The growers are generous with information but competitive, each hoping that such community will improve their own odds of creating the Mother of All Pumpkin Pies.

While a state record is always in reach, Alaska pumpkin growers know a spot in the Guinness Book of World Records would require more global warming than we care to think about.

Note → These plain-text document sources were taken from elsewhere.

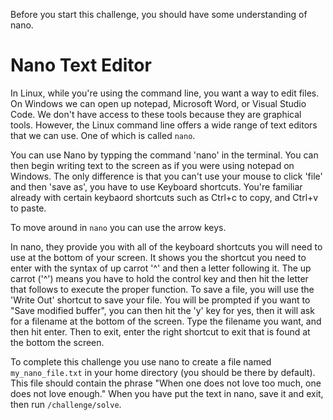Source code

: Before you start this challenge, you should have some understanding of nano.

# Nano Text Editor

In Linux, while you're using the command line, you want a way to edit files. On Windows we can open up notepad, Microsoft Word, or Visual Studio Code. We don't have access to these tools because they are graphical tools. However, the Linux command line offers a wide range of text editors that we can use. One of which is called `nano`.

You can use Nano by typping the command 'nano' in the terminal. You can then begin writing text to the screen as if you were using notepad on Windows. The only difference is that you can't use your mouse to click 'file' and then 'save as', you have to use Keyboard shortcuts. You're familiar already with certain keybaord shortcuts such as Ctrl+c to copy, and Ctrl+v to paste.

To move around in `nano` you can use the arrow keys.

In nano, they provide you with all of the keyboard shortcuts you will need to use at the bottom of your screen. It shows you the shortcut you need to enter with the syntax of up carrot '^' and then a letter following it. The up carrot ('^') means you have to hold the control key and then hit the letter that follows to execute the proper function. To save a file, you will use the 'Write Out' shortcut to save your file. You will be prompted if you want to "Save modified buffer", you can then hit the 'y' key for yes, then it will ask for a filename at the bottom of the screen. Type the filename you want, and then hit enter. Then to exit, enter the right shortcut to exit that is found at the bottom the screen.

To complete this challenge you use nano to create a file named `my_nano_file.txt` in your home directory (you should be there by default). This file should contain the phrase "When one does not love too much, one does not love enough." When you have put the text in nano, save it and exit, then run `/challenge/solve`.
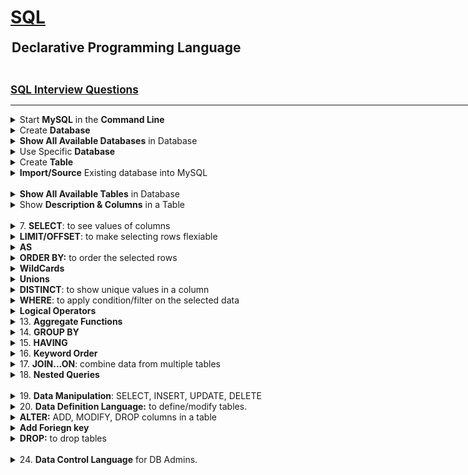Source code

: <h1 style='text-decoration:underline'>SQL</h1>

<h2 style='width:500px;margin:auto'>Declarative Programming Language</h2>

<p><br></p>

<div style='width:1000px;margin:auto'>

<a href="1_SQL_Interview_Questions.html" style="font-weight:bold;font-size:17px">SQL Interview Questions</a>
<hr>
<details><summary>Start <b>MySQL</b> in the <b>Command Line</b></summary><p><pre><code>mysql -u root -p

# Then write your password "root"
# -u: used to use the username
# root: the name of the user
# -p: means I'll give the password.
</code></pre>
</p></details>

<details><summary>Create <b>Database</b></summary><p>
<h4>Database can have multiple tables</h4><pre><code class="sql language-sql">CREATE DATABASE name_of_database;

# Add semi-colon at the end to finish your command.
</code></pre>
</p></details>

<details><summary><b>Show All Available Databases</b> in Database</summary><p><pre><code>SHOW DATABASES;
</code></pre>
</p></details>

<details><summary>Use Specific <b>Database</b></summary><p><pre><code>USE name_of_db;

####### OUTPUT #########
Database Changed.
</code></pre>
</p></details>

<details><summary>Create <b>Table</b></summary><p>
<pre><code class="sql language-sql">CREATE TABLE student ( 
    student_id INT PRIMARY KEY, 
    name VARCHAR(20), 
    major VARCHAR(20)
);

# OR
CREATE TABLE student ( 
    student_id INT, 
    name VARCHAR(20), 
    major VARCHAR(20),
    PRIMARY KEY(student)
);

# Add semi-colon at the end to finish your command.
</code></pre>
</p></details>

<details><summary><b>Import/Source</b> Existing database into MySQL</summary><p><pre><code># NOTE: you need to create an empty database first, the use it, then source the existing database.

SOURCE path/to/database.sql;
</code></pre>
</p></details><br>

<details><summary><b>Show All Available Tables</b> in Database</summary><p><pre><code>SHOW TABLES;

##### Output ####
+------------------+
| Tables_in_imdb   |
+------------------+
| actors           |
| directors        |
| directors_genres |
| movies           |
| movies_directors |
| movies_genres    |
| roles            |
+------------------+
7 rows in set (0.00 sec)
</code></pre>
</p></details>

<details><summary>Show <b>Description & Columns</b> in a Table</summary><p><pre><code>DESCRIBE &lt;table_name&gt;;

##### Output ######
+------------+--------------+------+-----+---------+-------+
| Field      | Type         | Null | Key | Default | Extra |
+------------+--------------+------+-----+---------+-------+
| id         | int(11)      | NO   | PRI | 0       |       |
| first_name | varchar(100) | YES  | MUL | NULL    |       |
| last_name  | varchar(100) | YES  | MUL | NULL    |       |
| gender     | char(1)      | YES  |     | NULL    |       |
+------------+--------------+------+-----+---------+-------+
4 rows in set (0.04 sec)

# Field: has the name of the column.
# Type: has the type of the values in that column.
# Null: means that column can have Null values.
# Key: whether it's Primary or MULtiple (means one value can occur many times)
# Default: means default value of no value is assigned.
# Extra:
</code></pre>
</p></details><br>

<details><summary>7. <b>SELECT</b>: to see values of columns</summary><p><pre><code class="sql language-sql"># Show all row for all columns, since "*" means all columns
SELECT * FROM &lt;table_name&gt;;

# Select specific columns from table.
SELECT &lt;col_name&gt;, &lt;col_name&gt; FROM &lt;table_name&gt;; 

# The output is called "Result-set" and it's actually a table contains a set of rows with column names.
# NOTE: Always use specific columns to select because it will be much faster than collecting all the data.
#result-set: a set of rows that form the result of a query along with column-names and meta-data.
# SELECT will select the rows with the same order in the table.
</code></pre>
</p></details>

<details><summary><b>LIMIT/OFFSET</b>: to make selecting rows flexiable</summary><p><pre><code class="sql language-sql"># 1. Using Limit: will limit the number of rows to the number assigned in the command.
# In this example, select only the first 20 rows
SELECT &lt;col_name&gt;, &lt;col_name&gt; FROM &lt;table_name&gt; LIMIT 20

# 2. Using OFFSET: will make MySQL start selecting from row numbered that offset.
# In this example, select 20 rows starting from offset 20
SELECT &lt;col_name&gt;, &lt;col_name&gt; FROM &lt;table_name&gt; LIMIT 20 OFFSET 20
</code></pre>
</p></details>

<details><summary><b>AS</b></summary><p><pre><code class="sql language-sql">SELECT first_name AS forename, last_name AS surname FROM employee;

+----------+----------+
| forename | surname  |
+----------+----------+
| David    | Wallace  |
| Jan      | Levinson |
| Michael  | Scott    |
| Angela   | Martin   |
| Kelly    | Kapoor   |
| Stanley  | Hudson   |
| Josh     | Porter   |
| Andy     | Bernard  |
| Jim      | Halpert  |
+----------+----------+

</code></pre>
</p></details>

<details><summary><b>ORDER BY:</b> to order the selected rows</summary><p><pre><code class="sql language-sql"># NOTE: the default ordering is Ascending (from low to high)
SELECT &lt;col_name&gt;, &lt;col_name&gt; FROM &lt;table_name&gt; ORDER BY &lt;col_name&gt; DESC/ASC LIMIT 5;

# Output
+---------------------+-----------+------+
| name                | rankscore | year |
+---------------------+-----------+------+
| Horse Shoeing       |      NULL | 1893 |
| Blacksmith Scene    |       6.8 | 1893 |
| Carnival Dance, The |      NULL | 1894 |
| Armand D'Ary        |      NULL | 1894 |
| Caicedo (with Pole) |      NULL | 1894 |
+---------------------+-----------+------+
5 rows in set (0.13 sec)
</code></pre>
</p></details>

<details><summary><b>WildCards</b></summary><p><pre><code class="sql language-sql">-- % = any # characters, _ = one character

-- Find any client's who are an LLC
SELECT *
FROM client
WHERE client_name LIKE '%LLC';

-- Find any branch suppliers who are in the label business
SELECT *
FROM branch_supplier
WHERE supplier_name LIKE '% Label%';

-- Find any employee born on the 10th day of the month
SELECT *
FROM employee
WHERE birth_day LIKE '_____10%';

-- Find any clients who are schools
SELECT *
FROM client
WHERE client_name LIKE '%Highschool%';
</code></pre>
</p></details>

<details><summary><b>Unions</b></summary><p><pre><code class="sql language-sql">-- Find a list of employee and branch names
SELECT employee.first_name AS Employee_Branch_Names
FROM employee
UNION
SELECT branch.branch_name
FROM branch;

-- Find a list of all clients & branch suppliers' names
SELECT client.client_name AS Non-Employee_Entities, client.branch_id AS Branch_ID
FROM client
UNION
SELECT branch_supplier.supplier_name, branch_supplier.branch_id
FROM branch_supplier;

</code></pre>
</p></details>


<details><summary><b>DISTINCT</b>: to show unique values in a column</summary><p><pre><code># Show Unique values in a column
SELECT DISTINCT &lt;col_name&gt; FROM &lt;table_name&gt;;

# Select Unique combination between multiple columns
SELECT DISTINCT &lt;col_name&gt;, &lt;col_name&gt; FROM &lt;table_name&gt;;
</code></pre>
</p></details>

<details><summary><b>WHERE</b>: to apply condition/filter on the selected data</summary><p><pre><code># list all movies with rankscore&gt;9
SELECT &lt;col_name&gt;, &lt;col_name&gt;, &lt;col_name&gt; FROM &lt;table_name&gt; WHERE &lt;col_name&gt; &gt; 9 ;

# Condition's outputs: TRUE, FALSE, NULL

# Comparison Operators:
# =: equals
# &lt;&gt; or !=: Not Equals
#  &lt;: Less than
# &lt;=: Less than or equal
# &gt;: Greater than
# &gt;= : Greater than or equal

SELECT * FROM &lt;table_name&gt; WHERE &lt;col_name&gt; = 'Comedy';

SELECT * FROM &lt;table_name&gt; WHERE &lt;col_name&gt; &lt;&gt; 'Horror';

#### BIG NOTE #####
# NULL =&gt; doesnot-exist/unknown/missing

# "=" doesnot work with NULL, will give you an empty result-set.
# Instead we use "IS NULL" or "IS NOT NULL"
SELECT &lt;col_name&gt;,&lt;col_name&gt;,&lt;col_name&gt; FROM &lt;table_name&gt; WHERE &lt;col_name&gt; = NULL;


SELECT &lt;col_name&gt;,&lt;col_name&gt;,&lt;col_name&gt; FROM &lt;table_name&gt; WHERE &lt;col_name&gt; IS NULL LIMIT 20;

SELECT name,year,rankscore FROM &lt;table_name&gt; WHERE rankscore IS NOT NULL LIMIT 20;
</code></pre>
</p></details>

<details><summary><b>Logical Operators</b></summary><p>
<h4>1. Using AND:</h4><pre><code>SELECT name,year,rankscore FROM movies WHERE rankscore&gt;9 AND year&gt;2000;
</code></pre>
<h4>2. Using OR:</h4><pre><code class="mysql language-mysql">SELECT name,year,rankscore FROM movies WHERE rankscore&gt;9 OR year&gt;2007;
</code></pre>
<h4>3. Using NOT:</h4><pre><code>SELECT name,year,rankscore FROM movies WHERE NOT year&lt;=2000 LIMIT 20;
</code></pre>
<h4>4. Using BETWEEN:</h4><pre><code>SELECT name,year,rankscore FROM movies WHERE year BETWEEN 1999 AND 2000;
#inclusive: year&gt;=1999 and year&lt;=2000
# Both 1999 and 2000 are included.
#### BIG NOTE: if the first number is larger than the second number, this command won't work.
</code></pre>
<h4>5. Using IN:</h4><pre><code>SELECT director_id, genre FROM directors_genres WHERE genre IN ('Comedy','Horror');
# same as genre='Comedy' OR genre='Horror'
</code></pre>
<h4>6. Using LIKE:</h4><pre><code>SELECT name,year,rankscore FROM movies WHERE name LIKE 'Tis%';
# % =&gt; wildcard character to imply zero or more characters


SELECT first_name, last_name FROM actors WHERE first_name LIKE '%es';
# first name ending in 'es'


SELECT first_name, last_name FROM actors WHERE first_name LIKE '%es%';
#first name contains 'es'


SELECT first_name, last_name FROM actors WHERE first_name LIKE 'Agn_s';
# '_' implies exactly one character.


# If we want to macth % or _, we should use the backslash as the escape character: \% and \_


SELECT first_name, last_name FROM actors WHERE first_name LIKE 'L%' AND first_name NOT LIKE 'Li%';
</code></pre>
</p></details> 

<details><summary>13. <b>Aggregate Functions</b></summary><p>
<h4>1. COUNT</h4><pre><code>SELECT COUNT(*) FROM movies;

SELECT COUNT(*) FROM movies where year&gt;2000;

SELECT COUNT(year) FROM movies;
</code></pre>

<h4>2. MIN & MAX</h4><pre><code>SELECT MIN(year) FROM movies;


SELECT MAX(year) FROM movies;
</code></pre>

<h4>3. SUM & AVG</h4><pre><code>SELECT SUM(price) FROM movies;


SELECT AVG(price) FROM movies;
</code></pre>
</p></details>

<details><summary>14. <b>GROUP BY</b></summary><p><pre><code># find number of movies released per year

SELECT year, COUNT(year) FROM movies GROUP BY year;

SELECT year, COUNT(year) FROM movies GROUP BY year ORDER BY year;

########## Using Aliases #######
SELECT year, COUNT(year) year_count FROM movies GROUP BY year ORDER BY year_count;
# year_count is an alias.

# often used with COUNT, MIN, MAX or SUM.
# if grouping columns contain NULL values, all null values are grouped together.
</code></pre>
</p></details>

<details><summary>15. <b>HAVING</b></summary><p><pre><code># Print years which have &gt;1000 movies in our DB [Data Scientist for Analysis]

SELECT year, COUNT(year) year_count FROM movies GROUP BY year HAVING year_count&gt;1000;
# specify a condition on groups using HAVING.


Order of execution:
1. GROUP BY to create groups
2. apply the AGGREGATE FUNCTION
3. Apply HAVING condition.


# often used along with GROUP BY. Not Mandatory.

SELECT name, year  FROM movies HAVING year&gt;2000;
# HAVING without GROUP BY is same as WHERE



SELECT year, COUNT(year) year_count FROM movies WHERE rankscore&gt;9 GROUP BY year HAVING year_count&gt;20;

# HAVING vs WHERE
## WHERE is applied on individual rows while HAVING is applied on groups.
## HAVING is applied after grouping while WHERE is used before grouping.
</code></pre>
</p></details>

<details><summary>16. <b>Keyword Order</b></summary><p>
<p><a href="https://dev.mysql.com/doc/refman/8.0/en/select.html"><b>Ref</b></a> </p><pre><code>SELECT
    [ALL | DISTINCT | DISTINCTROW ]
      [HIGH_PRIORITY]
      [STRAIGHT_JOIN]
      [SQL_SMALL_RESULT] [SQL_BIG_RESULT] [SQL_BUFFER_RESULT]
      [SQL_NO_CACHE] [SQL_CALC_FOUND_ROWS]
    select_expr [, select_expr ...]
    [FROM table_references
      [PARTITION partition_list]
    [WHERE where_condition]
    [GROUP BY {col_name | expr | position}, ... [WITH ROLLUP]]
    [HAVING where_condition]
    [WINDOW window_name AS (window_spec)
        [, window_name AS (window_spec)] ...]
    [ORDER BY {col_name | expr | position}
      [ASC | DESC], ... [WITH ROLLUP]]
    [LIMIT {[offset,] row_count | row_count OFFSET offset}]
    [INTO OUTFILE 'file_name'
        [CHARACTER SET charset_name]
        export_options
      | INTO DUMPFILE 'file_name'
      | INTO var_name [, var_name]]
    [FOR {UPDATE | SHARE} [OF tbl_name [, tbl_name] ...] [NOWAIT | SKIP LOCKED] 
      | LOCK IN SHARE MODE]]
</code></pre>
</p></details>

<details><summary>17. <b>JOIN...ON</b>: combine data from multiple tables</summary><p>
<p><a href="file:///media/mosaab/Volume/Courses/Computer%20Science/Web/www.w3schools.com/www.w3schools.com/sql/sql_join.html"><b>W3School on JOIN</b></a> </p>
<h4>1. Natural Join</h4> <pre><code># natural join: a join where we have the same column-names across two tables.
#T1: C1, C2
#T2: C1, C3, C4

SELECT * FROM T1 JOIN T2;

SELECT * FROM T1 JOIN T2 USING (C1);

# returns C1,C2,C3,C4
# no need to use the keyword "ON"
</code></pre>

<h4>2. Inner Join</h4><pre><code># For each movie, print name and the genres
SELECT m.name, g.genre from movies m  JOIN movies_genres g ON m.id=g.movie_id LIMIT 20;

# table aliases: m and g
</code></pre>

<h4>3. Left Outer Join</h4><pre><code>SELECT m.name, g.genre from movies m  LEFT JOIN movies_genres g ON m.id=g.movie_id LIMIT 20;

#LEFT JOIN or LEFT OUTER JOIN
#RIGHT JOIN or RIGHT OUTER JOIN
#FULL JOIN or FULL OUTER JOIN
#JOIN or INNER JOIN
</code></pre>

<h4>4. Right Outer Join</h4><pre><code>SELECT m.name, g.genre from movies m  RIGHT JOIN movies_genres g ON m.id=g.movie_id LIMIT 20;

#LEFT JOIN or LEFT OUTER JOIN
#RIGHT JOIN or RIGHT OUTER JOIN
#FULL JOIN or FULL OUTER JOIN
#JOIN or INNER JOIN
</code></pre>

<h4>5. Full Outer Join</h4><pre><code>SELECT m.name, g.genre from movies m  FULL JOIN movies_genres g ON m.id=g.movie_id LIMIT 20;

#LEFT JOIN or LEFT OUTER JOIN
#RIGHT JOIN or RIGHT OUTER JOIN
#FULL JOIN or FULL OUTER JOIN
#JOIN or INNER JOIN
</code></pre>

<h4>6. K-ways Join</h4><pre><code># NULL for missing counterpart rows.

# 3-way joins and k-way joins
SELECT a.first_name, a.last_name FROM actors a JOIN roles r ON a.id=r.actor_id JOIN movies m on m.id=r.movie_id AND m.name='Officer 444';

#Practical note about joins: Joins can be expensive computationally when we have large tables.
</code></pre>
</p></details>

<details><summary>18. <b>Nested Queries</b></summary><p><pre><code># Sub-Queries or Nested Queries or Inner Queries

# Examble:

# List all actors in the movie Schindler's List
#https://www.imdb.com/title/tt0108052/fullcredits/?ref_=tt_ov_st_sm


SELECT first_name, last_name from actors WHERE id IN 
    ( SELECT actor_id from roles WHERE movie_id IN 
            (SELECT id FROM movies where name='Schindler's List)
    );



# Syntax:
SELECT column_name [, column_name ]
FROM   table1 [, table2 ]
WHERE  column_name OPERATOR
   (SELECT column_name [, column_name ]
   FROM table1 [, table2 ]
   [WHERE])

# first the inner query is executed and then the outer query is executed using the output values in the inner query


# IN, NOT IN, EXISTS, NOT EXISTS, ANY, ALL, Comparison operators

#EXISTS returns true if the subquery returns one or more records or NULL
# ANY operator returns TRUE if any of the subquery values meet the condition.
# ALL operator returns TRUE if all of the subquery values meet the condition.



SELECT * FROM movies where rankscore &gt;= ALL (SELECT MAX(rankscore) from movies);
# get all movies whose rankscore is same as the maximum rankscore.

# e.g: rankscore &lt;&gt; ALL(...)
</code></pre>
</p></details><br>

<details><summary>19. <b>Data Manipulation</b>: SELECT, INSERT, UPDATE, DELETE</summary><p>
<h4>2. INSERT</h4><pre><code># Data Manupulation Language: SELECT, INSERT, UPDATE, DELETE

INSERT INTO movies(id, name, year, rankscore) VALUES (412321, 'Thor', 2011, 7);

INSERT INTO movies(id, name, year, rankscore) VALUES (412321, 'Thor', 2011, 7), (412322, 'Iron Man', 2008, 7.9), (412323, 'Iron Man 2', 2010, 7);


# INSERT FROM one table to annother using nnested sub query: https://en.wikipedia.org/wiki/Insert_(SQL)#Copying_rows_from_other_tables
</code></pre>

<h4>3. UPDATE</h4><pre><code>UPDATE &lt;TableName&gt; SET col1=val1, col2=val2 WHERE condition

UPDATE movies SET rankscore=9 where id=412321;

# Update multiple rows also.
# Can be used along with Sub-queries.
</code></pre>

<h4>4. DELETE</h4><pre><code>DELETE FROM movies WHERE id=412321;

# Remove all rows: TRUNCATE TABLE TableName; 
# Same as selete without a WHERE Clause.
</code></pre>
</p></details>

<details><summary>20. <b>Data Definition Language:</b> to define/modify tables.</summary><p>
<ul>
<li><a href="https://www.journaldev.com/16774/sql-data-types"><b>DataTypes</b></a></li>
<li><a href="file:///media/mosaab/Volume/Courses/Computer%20Science/Web/www.w3schools.com/www.w3schools.com/sql/sql_constraints.html"><b>Constraints</b></a></li></ul><pre><code>CREATE TABLE language  ( id INT PRIMARY, lang VARCHAR(50) NOT NULL);


# NOT NULL - Ensures that a column cannot have a NULL value
# UNIQUE - Ensures that all values in a column are different
# PRIMARY KEY - A combination of a NOT NULL and UNIQUE. Uniquely identifies each row in a table
# FOREIGN KEY - Uniquely identifies a row/record in another table
# CHECK - Ensures that all values in a column satisfies a specific condition
# DEFAULT - Sets a default value for a column when no value is specified
# INDEX - Used to create and retrieve data from the database very quickly
</code></pre>
</p></details>

<details><summary><b>ALTER:</b> ADD, MODIFY, DROP columns in a table</summary><p><pre><code># ALTER: ADD, MODIFY, DROP

ALTER TABLE language ADD country VARCHAR(50);

ALTER TABLE language MODIFY country VARCHAR(60);

ALTER TABLE langauge DROP country;
</code></pre>
</p></details>

<details><summary><b>Add Foriegn key</b></summary><p><pre><code># Create foreign key where the referenced table is already created.
CREATE TABLE branch ( branch_id INT PRIMARY KEY, branch_name VARCHAR(40), mgr_id INT, mgr_start_date DATE, FOREIGN KEY(mgr_id) REFERENCES employee(emp_id) ON DELETE SET NULL);

# Create foreign key before creating the referenced table.
# super_id is foriegn key to the same table.
# branch_id is foriegn key to 'branch' table.
create table employee ( emp_id INT PRIMARY KEY, first_name VARCHAR(20), last_name VARCHAR(20), birth_date DATE, sex VARCHAR(1), salary INT, super_id INT, branch_id INT);

ALTER TABLE employee ADD FOREIGN KEY(branch_id) REFERENCES branch(branch_id) ON DELETE SET NULL;
</code></pre>
</p></details>

<details><summary><b>DROP:</b> to drop tables</summary><p><pre><code># Removes both the table and all of the data permanently.
DROP TABLE Tablename;

DROP TABLE TableName IF EXISTS;

#https://dev.mysql.com/doc/refman/8.0/en/drop-table.html

TRUNCATE TABLE TableName;

# as discussed earlier same as DELETE FROM TableName;
</code></pre>
</p></details><br>

<details><summary>24. <b>Data Control Language</b> for DB Admins.
</summary><p><pre><code>https://en.wikipedia.org/wiki/Data_control_language
https://dev.mysql.com/doc/refman/8.0/en/grant.html
https://dev.mysql.com/doc/refman/8.0/en/revoke.html
</code></pre>
</p></details>

</div>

"We've got long days with cool temperatures and it never gets too hot," says Megchelsen. "That's all to the good, but if you're growing at a latitude of about 42 degrees you just have more of it."

Ontario, Michigan and Rhode Island have been home soil for recent world champs, all of which had about a month more growing time than Megchelsen's will get in a perfect year.

Pumpkins competing for giant recognition are checked by judges for cracks and other blemishes. It's not just a beauty contest. "People used to stuff things into pumpkins -- lead weights, whatever," Megchelsen recalls. "Now we are scrutinized even for pinholes." A hypodermic syringe can give somebody the winning edge.

Last week a surface crack appeared in his entry, but it seems to be healing, Megchelsen says. "If the crack penetrated to the cavity, it would be disqualified as an official entry." But that doesn't look likely.

Even the most honest growers push for every advantage. On the day Daily News photographer Fran Durner arrived to take the pictures accompanying this article, clear skies at the height of the growing season meant the greenhouse was left open most of the day so Baby Huey could sunbathe. The next day was cool and dreary; Megchelsen popped the top for a few hours when the sun broke through, but quickly put his trophy under wraps when clouds made a chilling threat.

"I'm checking the NOAA site every six hours," Megchelsen says. "I don't get too far away at this time of year."

Home gardeners who don't want to lose a weekend's fishing because they're baby-sitting a giant vegetable can follow the fun without juggling fertilizers, setting up a 1,000-watt grow light or pinching off competitive fruit buds themselves. At BigPumpkins.com/Diary, you can follow the doings and musings of Megchelsen and others who keep journals on the site.

One day early this month, for instance, he sprayed nutrients on his pumpkin that it could absorb at 75 degrees -- a rare moment this summer, but one he jumped on promptly.

"Everything I do is to keep the plant from having any downtime," says Nikiski's Pumpkin Man. "In a short season like we have, you want to maintain forward progress all the time."


Master gardener Mike Peters lives and tends his plants in Anchorage.